**Itemized modification records**
■ ■ ■ ■ ■
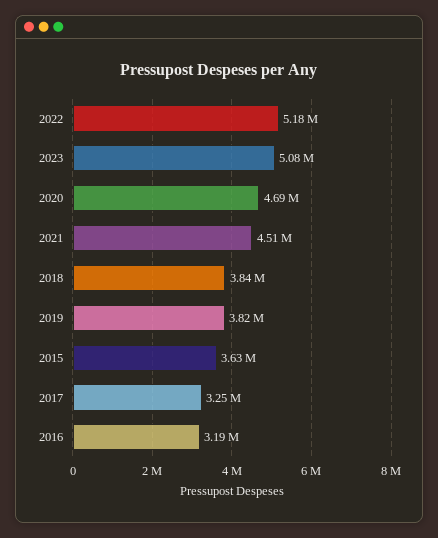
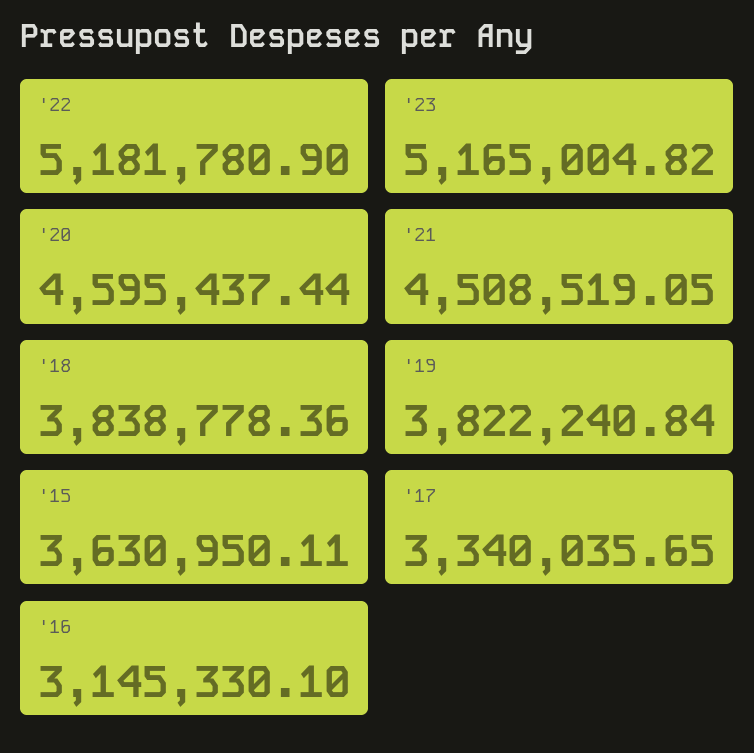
  {
    "2022": 5181780.9,
-   "2023": 5080000,
+   "2023": 5165004.82,
-   "2020": 4690000,
+   "2020": 4595437.44,
    "2021": 4508519.05,
    "2018": 3838778.36,
    "2019": 3822240.84,
    "2015": 3630950.11,
-   "2017": 3250000,
+   "2017": 3340035.65,
-   "2016": 3190000
+   "2016": 3145330.1
  }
■ ■ ■ ■ ■
**WORK INSTRUCTIONS**
Could every line above be set down exactly, with the pictures omitted?

**REPLY TO THE TASK**
  {
    "2022": 5181780.9,
-   "2023": 5080000,
+   "2023": 5165004.82,
-   "2020": 4690000,
+   "2020": 4595437.44,
    "2021": 4508519.05,
    "2018": 3838778.36,
    "2019": 3822240.84,
    "2015": 3630950.11,
-   "2017": 3250000,
+   "2017": 3340035.65,
-   "2016": 3190000
+   "2016": 3145330.1
  }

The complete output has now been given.